>> Begin DATA SUPPLIED

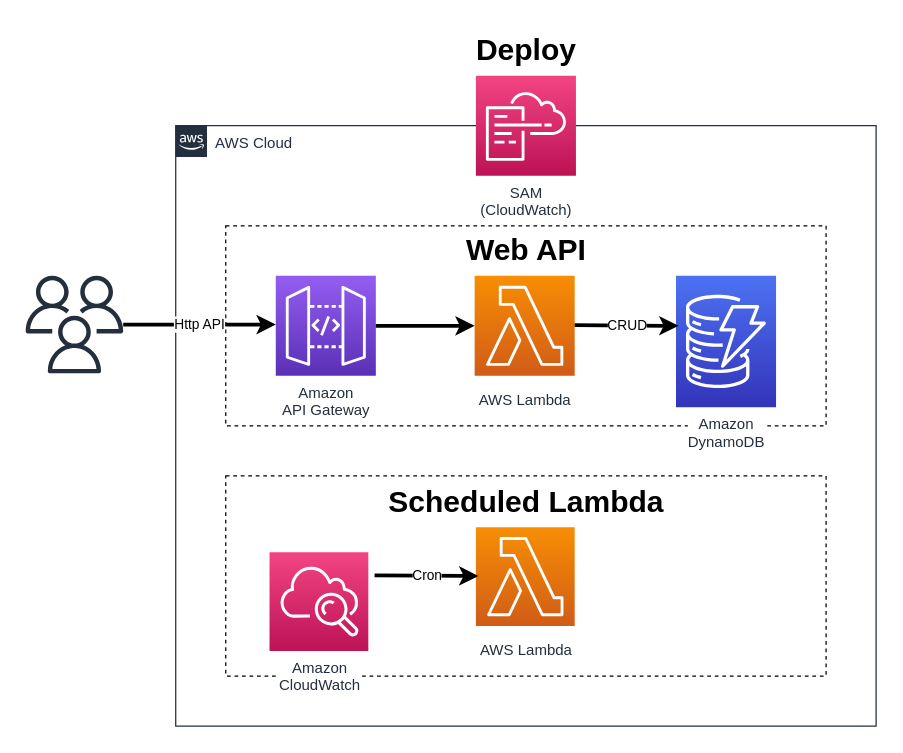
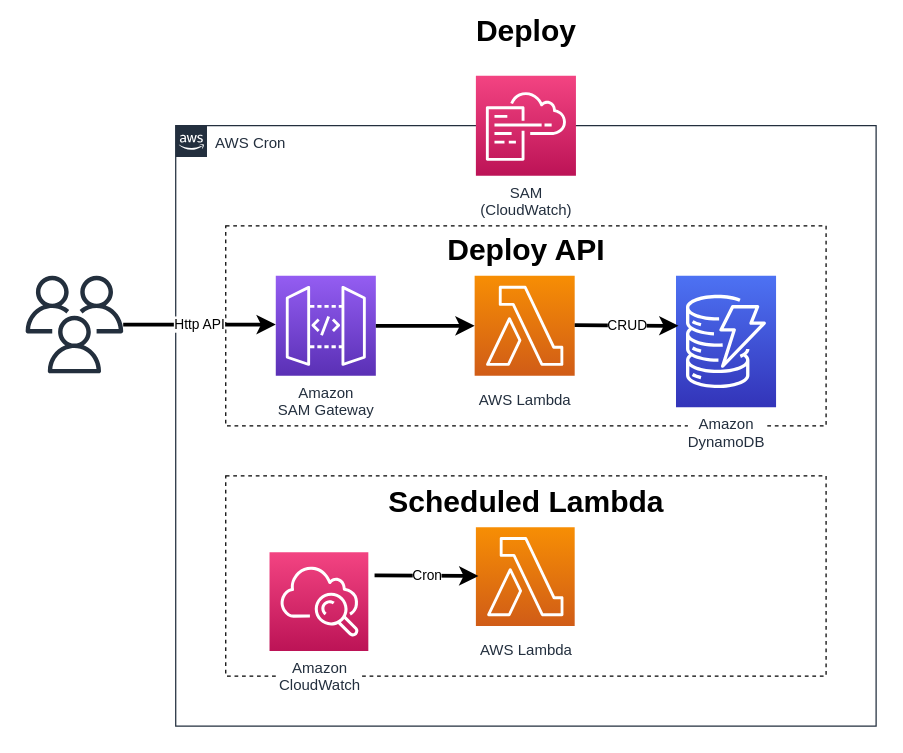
  <mxCell id="0" />
  <mxCell id="1" parent="0" />
- <mxCell id="2" value="AWS Cloud" style="points=[[0,0],[0.25,0],[0.5,0],[0.75,0],[1,0],[1,0.25],[1,0.5],[1,0.75],[1,1],[0.75,1],[0.5,1],[0.25,1],[0,1],[0,0.75],[0,0.5],[0,0.25]];outlineConnect=0;gradientColor=none;html=1;whiteSpace=wrap;fontSize=12;fontStyle=0;shape=mxgraph.aws4.group;grIcon=mxgraph.aws4.group_aws_cloud_alt;strokeColor=#232F3E;fillColor=none;verticalAlign=top;align=left;spacingLeft=30;fontColor=#232F3E;dashed=0;labelBackgroundColor=#ffffff;container=1;pointerEvents=0;collapsible=0;recursiveResize=0;" parent="1" vertex="1"><mxGeometry x="140" y="100" width="560" height="480" as="geometry" /></mxCell>
+ <mxCell id="2" value="AWS Cron" style="points=[[0,0],[0.25,0],[0.5,0],[0.75,0],[1,0],[1,0.25],[1,0.5],[1,0.75],[1,1],[0.75,1],[0.5,1],[0.25,1],[0,1],[0,0.75],[0,0.5],[0,0.25]];outlineConnect=0;gradientColor=none;html=1;whiteSpace=wrap;fontSize=12;fontStyle=0;shape=mxgraph.aws4.group;grIcon=mxgraph.aws4.group_aws_cloud_alt;strokeColor=#232F3E;fillColor=none;verticalAlign=top;align=left;spacingLeft=30;fontColor=#232F3E;dashed=0;labelBackgroundColor=#ffffff;container=1;pointerEvents=0;collapsible=0;recursiveResize=0;" parent="1" vertex="1"><mxGeometry x="140" y="100" width="560" height="480" as="geometry" /></mxCell>
  <mxCell id="3" value="SAM&lt;br&gt;(CloudWatch)" style="sketch=0;points=[[0,0,0],[0.25,0,0],[0.5,0,0],[0.75,0,0],[1,0,0],[0,1,0],[0.25,1,0],[0.5,1,0],[0.75,1,0],[1,1,0],[0,0.25,0],[0,0.5,0],[0,0.75,0],[1,0.25,0],[1,0.5,0],[1,0.75,0]];points=[[0,0,0],[0.25,0,0],[0.5,0,0],[0.75,0,0],[1,0,0],[0,1,0],[0.25,1,0],[0.5,1,0],[0.75,1,0],[1,1,0],[0,0.25,0],[0,0.5,0],[0,0.75,0],[1,0.25,0],[1,0.5,0],[1,0.75,0]];outlineConnect=0;fontColor=#232F3E;gradientColor=#F34482;gradientDirection=north;fillColor=#BC1356;strokeColor=#ffffff;dashed=0;verticalLabelPosition=bottom;verticalAlign=top;align=center;html=1;fontSize=12;fontStyle=0;aspect=fixed;shape=mxgraph.aws4.resourceIcon;resIcon=mxgraph.aws4.cloudformation;" parent="2" vertex="1"><mxGeometry x="240" y="-40" width="80" height="80" as="geometry" /></mxCell>
  <mxCell id="4" value="" style="rounded=0;whiteSpace=wrap;html=1;labelBackgroundColor=none;fillColor=none;dashed=1;container=1;pointerEvents=0;collapsible=0;recursiveResize=0;" parent="2" vertex="1"><mxGeometry x="40" y="80" width="480" height="160" as="geometry" /></mxCell>
  <mxCell id="5" value="Amazon&lt;br&gt;DynamoDB" style="outlineConnect=0;fontColor=#232F3E;gradientColor=#4D72F3;gradientDirection=north;fillColor=#3334B9;strokeColor=#ffffff;dashed=0;verticalLabelPosition=bottom;verticalAlign=top;align=center;html=1;fontSize=12;fontStyle=0;aspect=fixed;shape=mxgraph.aws4.resourceIcon;resIcon=mxgraph.aws4.dynamodb;labelBackgroundColor=#ffffff;" parent="4" vertex="1"><mxGeometry x="360" y="40" width="80" height="105" as="geometry" /></mxCell>
  <mxCell id="6" value="AWS Lambda" style="outlineConnect=0;fontColor=#232F3E;gradientColor=#F78E04;gradientDirection=north;fillColor=#D05C17;strokeColor=#ffffff;dashed=0;verticalLabelPosition=bottom;verticalAlign=top;align=center;html=1;fontSize=12;fontStyle=0;aspect=fixed;shape=mxgraph.aws4.resourceIcon;resIcon=mxgraph.aws4.lambda;labelBackgroundColor=#ffffff;spacingTop=6;" parent="4" vertex="1"><mxGeometry x="199" y="40" width="80" height="80" as="geometry" /></mxCell>
- <mxCell id="7" value="Amazon&lt;br&gt;API Gateway" style="sketch=0;points=[[0,0,0],[0.25,0,0],[0.5,0,0],[0.75,0,0],[1,0,0],[0,1,0],[0.25,1,0],[0.5,1,0],[0.75,1,0],[1,1,0],[0,0.25,0],[0,0.5,0],[0,0.75,0],[1,0.25,0],[1,0.5,0],[1,0.75,0]];outlineConnect=0;fontColor=#232F3E;gradientColor=#945DF2;gradientDirection=north;fillColor=#5A30B5;strokeColor=#ffffff;dashed=0;verticalLabelPosition=bottom;verticalAlign=top;align=center;html=1;fontSize=12;fontStyle=0;aspect=fixed;shape=mxgraph.aws4.resourceIcon;resIcon=mxgraph.aws4.api_gateway;" parent="4" vertex="1"><mxGeometry x="40" y="40" width="80" height="80" as="geometry" /></mxCell>
+ <mxCell id="7" value="Amazon&lt;br&gt;SAM Gateway" style="sketch=0;points=[[0,0,0],[0.25,0,0],[0.5,0,0],[0.75,0,0],[1,0,0],[0,1,0],[0.25,1,0],[0.5,1,0],[0.75,1,0],[1,1,0],[0,0.25,0],[0,0.5,0],[0,0.75,0],[1,0.25,0],[1,0.5,0],[1,0.75,0]];outlineConnect=0;fontColor=#232F3E;gradientColor=#945DF2;gradientDirection=north;fillColor=#5A30B5;strokeColor=#ffffff;dashed=0;verticalLabelPosition=bottom;verticalAlign=top;align=center;html=1;fontSize=12;fontStyle=0;aspect=fixed;shape=mxgraph.aws4.resourceIcon;resIcon=mxgraph.aws4.api_gateway;" parent="4" vertex="1"><mxGeometry x="40" y="40" width="80" height="80" as="geometry" /></mxCell>
  <mxCell id="8" value="" style="endArrow=classic;html=1;rounded=0;strokeWidth=3;exitX=1;exitY=0.5;exitDx=0;exitDy=0;exitPerimeter=0;" parent="4" source="7" target="6" edge="1"><mxGeometry width="50" height="50" relative="1" as="geometry"><mxPoint x="118" y="78.5" as="sourcePoint" /><mxPoint x="200" y="80" as="targetPoint" /></mxGeometry></mxCell>
  <mxCell id="9" value="CRUD" style="endArrow=classic;html=1;rounded=0;strokeWidth=3;exitX=1;exitY=0.5;exitDx=0;exitDy=0;exitPerimeter=0;" parent="4" edge="1"><mxGeometry width="50" height="50" relative="1" as="geometry"><mxPoint x="279" y="79.5" as="sourcePoint" /><mxPoint x="362" y="80" as="targetPoint" /></mxGeometry></mxCell>
- <mxCell id="10" value="Web API" style="text;strokeColor=none;fillColor=none;html=1;fontSize=24;fontStyle=1;verticalAlign=middle;align=center;" parent="4" vertex="1"><mxGeometry x="160" width="160" height="40" as="geometry" /></mxCell>
+ <mxCell id="10" value="Deploy API" style="text;strokeColor=none;fillColor=none;html=1;fontSize=24;fontStyle=1;verticalAlign=middle;align=center;" parent="4" vertex="1"><mxGeometry x="160" width="160" height="40" as="geometry" /></mxCell>
  <mxCell id="11" value="" style="sketch=0;outlineConnect=0;fontColor=#232F3E;gradientColor=none;fillColor=#232F3D;strokeColor=none;dashed=0;verticalLabelPosition=bottom;verticalAlign=top;align=center;html=1;fontSize=12;fontStyle=0;aspect=fixed;pointerEvents=1;shape=mxgraph.aws4.users;" parent="1" vertex="1"><mxGeometry x="20" y="220" width="78" height="78" as="geometry" /></mxCell>
  <mxCell id="12" style="edgeStyle=orthogonalEdgeStyle;rounded=0;orthogonalLoop=1;jettySize=auto;html=1;exitX=0.5;exitY=1;exitDx=0;exitDy=0;" parent="1" source="2" target="2" edge="1"><mxGeometry relative="1" as="geometry" /></mxCell>
  <mxCell id="13" value="" style="rounded=0;whiteSpace=wrap;html=1;labelBackgroundColor=none;fillColor=none;dashed=1;container=1;pointerEvents=0;collapsible=0;recursiveResize=0;" parent="1" vertex="1"><mxGeometry x="180" y="380" width="480" height="160" as="geometry" /></mxCell>
  <mxCell id="14" value="Amazon&lt;br&gt;CloudWatch" style="outlineConnect=0;fontColor=#232F3E;gradientColor=#F34482;gradientDirection=north;fillColor=#BC1356;strokeColor=#ffffff;dashed=0;verticalLabelPosition=bottom;verticalAlign=top;align=center;html=1;fontSize=12;fontStyle=0;aspect=fixed;shape=mxgraph.aws4.resourceIcon;resIcon=mxgraph.aws4.cloudwatch;labelBackgroundColor=#ffffff;" parent="13" vertex="1"><mxGeometry x="35" y="61" width="79" height="79" as="geometry" /></mxCell>
  <mxCell id="15" value="AWS Lambda" style="outlineConnect=0;fontColor=#232F3E;gradientColor=#F78E04;gradientDirection=north;fillColor=#D05C17;strokeColor=#ffffff;dashed=0;verticalLabelPosition=bottom;verticalAlign=top;align=center;html=1;fontSize=12;fontStyle=0;aspect=fixed;shape=mxgraph.aws4.resourceIcon;resIcon=mxgraph.aws4.lambda;labelBackgroundColor=#ffffff;spacingTop=6;" parent="13" vertex="1"><mxGeometry x="200" y="41" width="79" height="79" as="geometry" /></mxCell>
  <mxCell id="16" value="Cron" style="endArrow=classic;html=1;rounded=0;strokeWidth=3;exitX=1;exitY=0.5;exitDx=0;exitDy=0;exitPerimeter=0;" parent="13" edge="1"><mxGeometry width="50" height="50" relative="1" as="geometry"><mxPoint x="119" y="79.5" as="sourcePoint" /><mxPoint x="202" y="80" as="targetPoint" /></mxGeometry></mxCell>
  <mxCell id="17" value="Scheduled Lambda" style="text;strokeColor=none;fillColor=none;html=1;fontSize=24;fontStyle=1;verticalAlign=middle;align=center;" parent="13" vertex="1"><mxGeometry x="120" y="1" width="240" height="40" as="geometry" /></mxCell>
  <mxCell id="18" value="Http API" style="endArrow=classic;html=1;rounded=0;strokeWidth=3;" parent="1" source="11" edge="1"><mxGeometry width="50" height="50" relative="1" as="geometry"><mxPoint x="500" y="300" as="sourcePoint" /><mxPoint x="220" y="259" as="targetPoint" /></mxGeometry></mxCell>
- <mxCell id="19" value="Deploy" style="text;strokeColor=none;fillColor=none;html=1;fontSize=24;fontStyle=1;verticalAlign=middle;align=center;" parent="1" vertex="1"><mxGeometry x="340" y="20" width="160" height="40" as="geometry" /></mxCell>
+ <mxCell id="19" value="Deploy" style="text;strokeColor=none;fillColor=none;html=1;fontSize=24;fontStyle=1;verticalAlign=middle;align=center;" parent="1" vertex="1"><mxGeometry x="340" y="5" width="160" height="40" as="geometry" /></mxCell>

>> End DATA SUPPLIED

_REQUIRED WORK_
Tally the lines of the records that contain the string "exitPerimeter". Give only the number.

_EXERCISE RESULT_
3